--- Documento ---

Não são poucos os teóricos que apontam a origem do Romance na palavra Romanço.
A idéia seria designar as obras contadas, cantadas, escritas, lidas e ouvidas em romanço – línguas que misturavam o Latim vulgar espalhado pela Roma Imperial com as línguas dos povos dominados e a dos bárbaros visitantes. Com a queda do Império – e de sua Língua Oficial – os romanços desenvolveram-se livremente por toda a Idade Média.
A ligação com o romance seria uma forma de extensão do termo primitivo Romanço, que passou a rotular as obras de cunho popular, folclórico e caráter imaginativo e fantasista – origem do caráter ficcional do romance. O termo servia para as narrativas, tanto em prosa, como em versos.
Mas o que e como escreviam nossos autores medievais?

--- Linhas de dados ---

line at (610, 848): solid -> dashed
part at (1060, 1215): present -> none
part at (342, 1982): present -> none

---
--- Linhas de dados ---

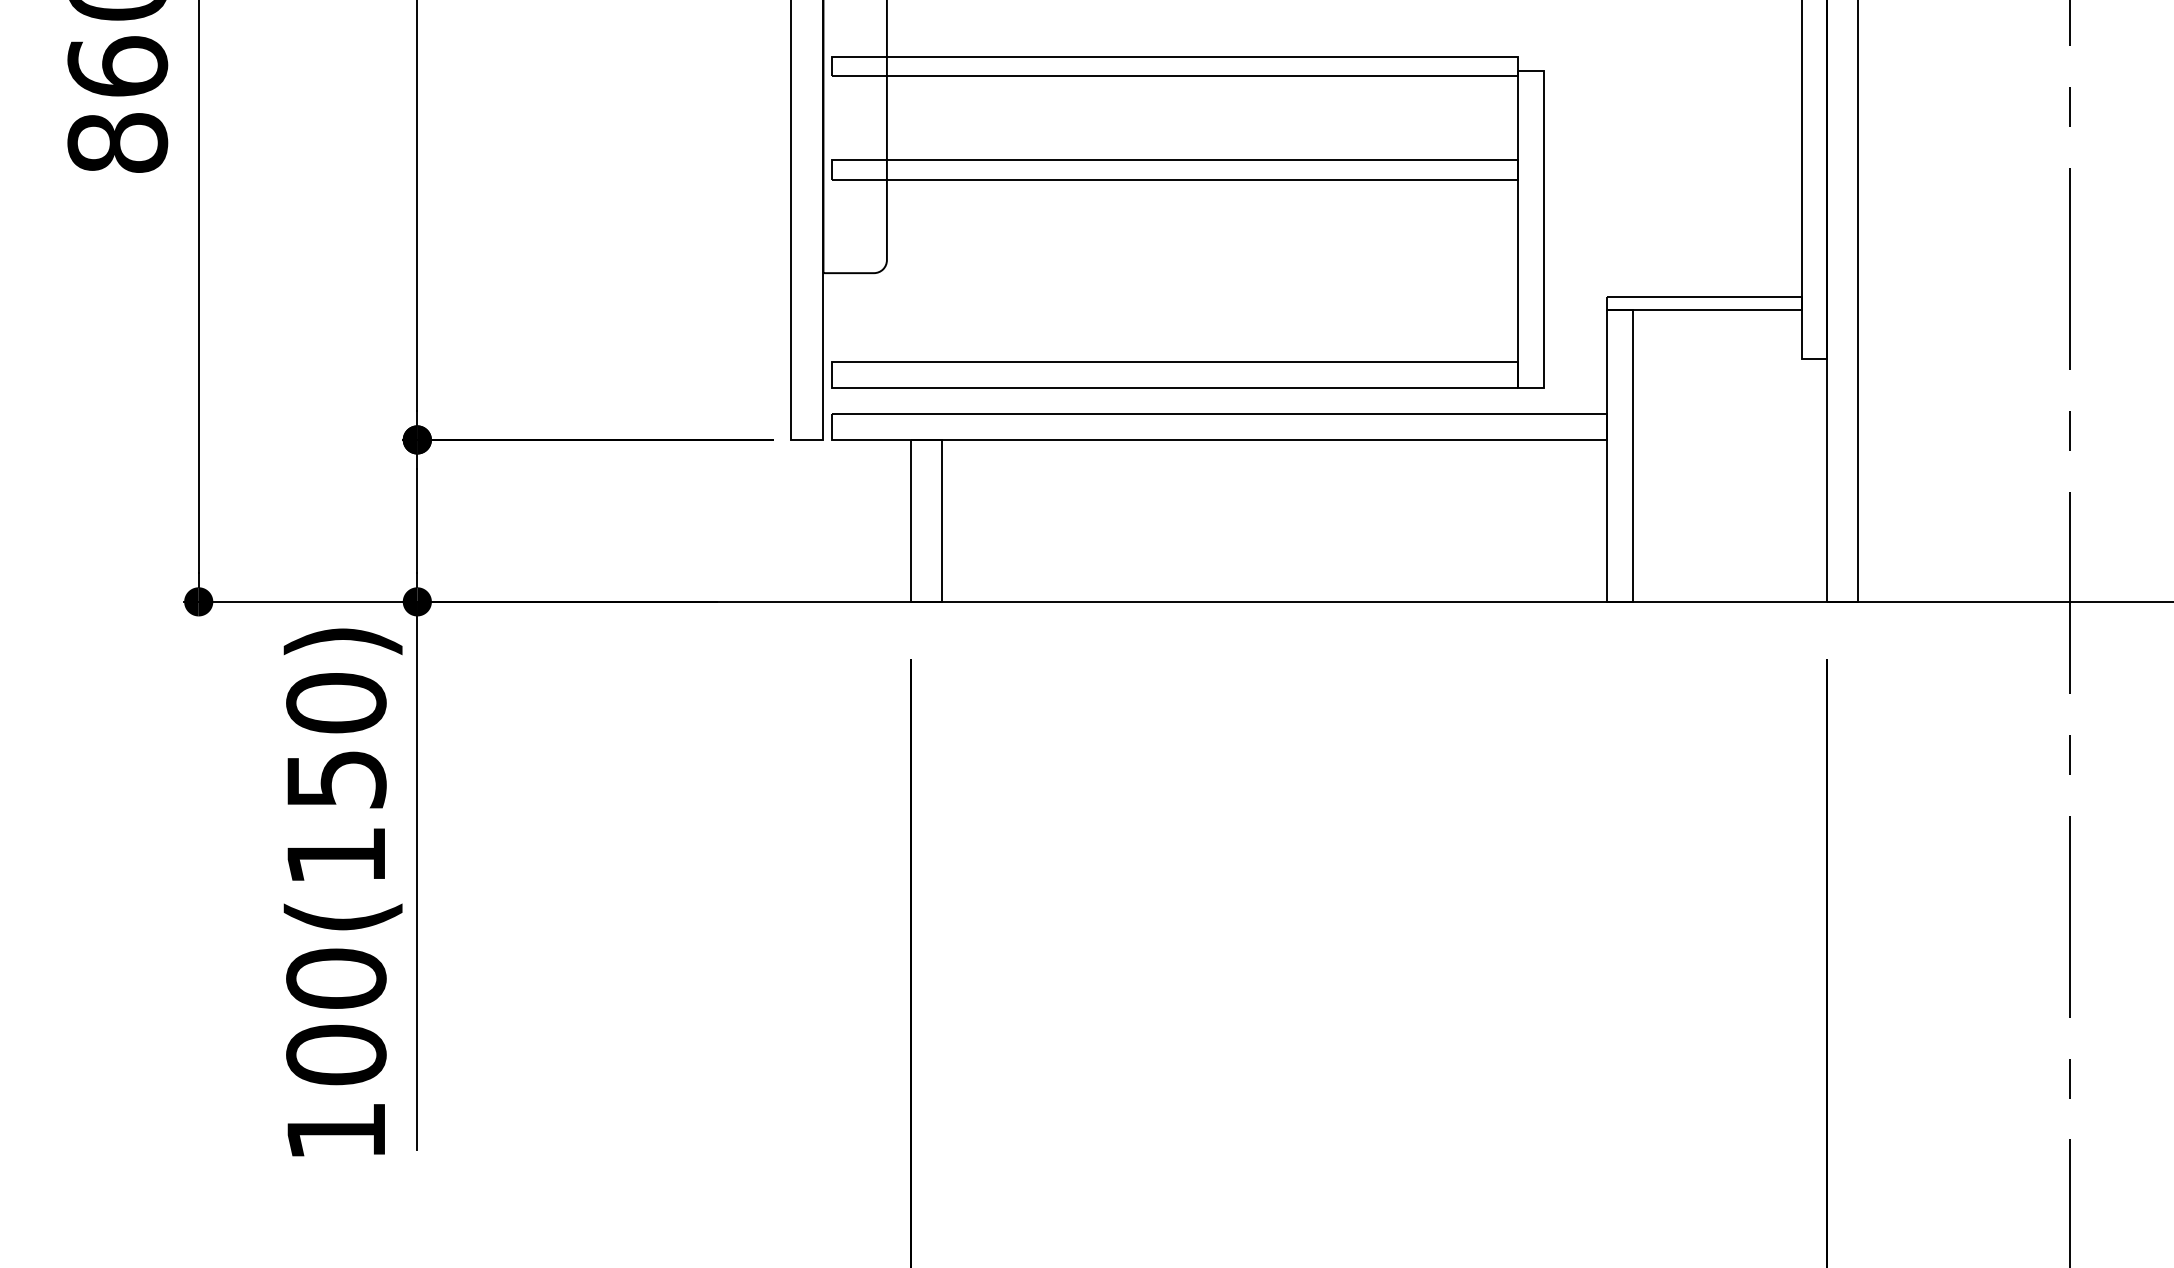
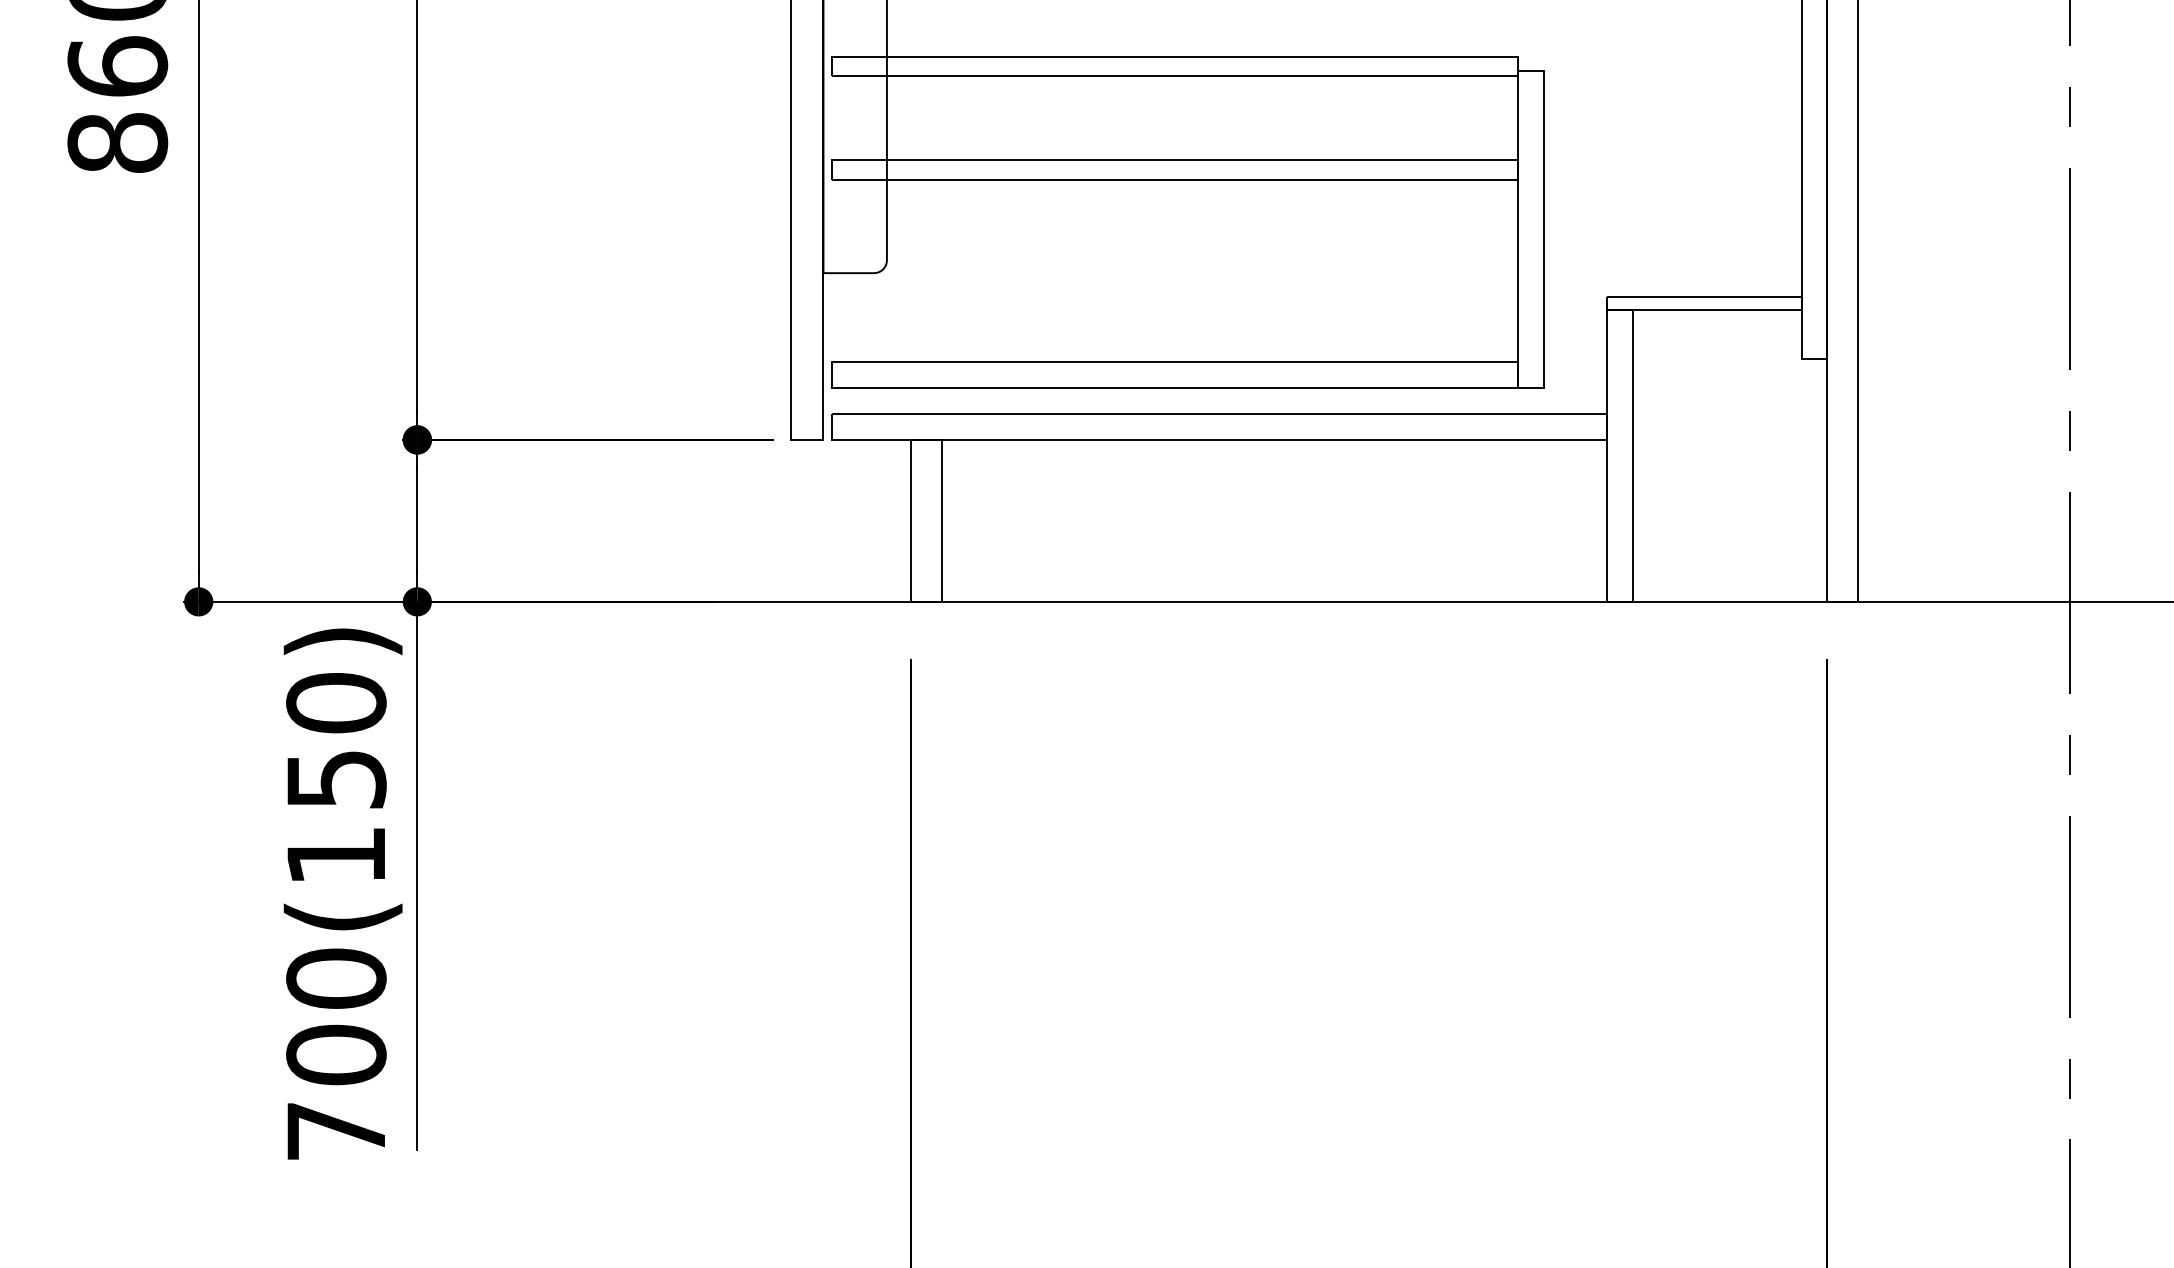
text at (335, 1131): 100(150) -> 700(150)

---

=== Tarefas escritas ===
- A) Responda às perguntas a seguir com base no texto sobre a origem do romance:
(i) Em que palavra muitos teóricos apontam a origem do Romance?
(ii) Como os romanços se desenvolveram após a queda do Império?
(iii) Em que formas de narrativa o termo era usado?
- B) Extraia do texto sobre a origem do romance o trecho que começa nas palavras "A idéia seria" e termina depois de "como em versos.".

=== Resultados do exercício ===
- A)
(i) Na palavra Romanço.
(ii) Desenvolveram-se livremente por toda a Idade Média.
(iii) Tanto em prosa como em versos.

- B)
A idéia seria designar as obras contadas, cantadas, escritas, lidas e ouvidas em romanço – línguas que misturavam o Latim vulgar espalhado pela Roma Imperial com as línguas dos povos dominados e a dos bárbaros visitantes. Com a queda do Império – e de sua Língua Oficial – os romanços desenvolveram-se livremente por toda a Idade Média.
A ligação com o romance seria uma forma de extensão do termo primitivo Romanço, que passou a rotular as obras de cunho popular, folclórico e caráter imaginativo e fantasista – origem do caráter ficcional do romance. O termo servia para as narrativas, tanto em prosa, como em versos.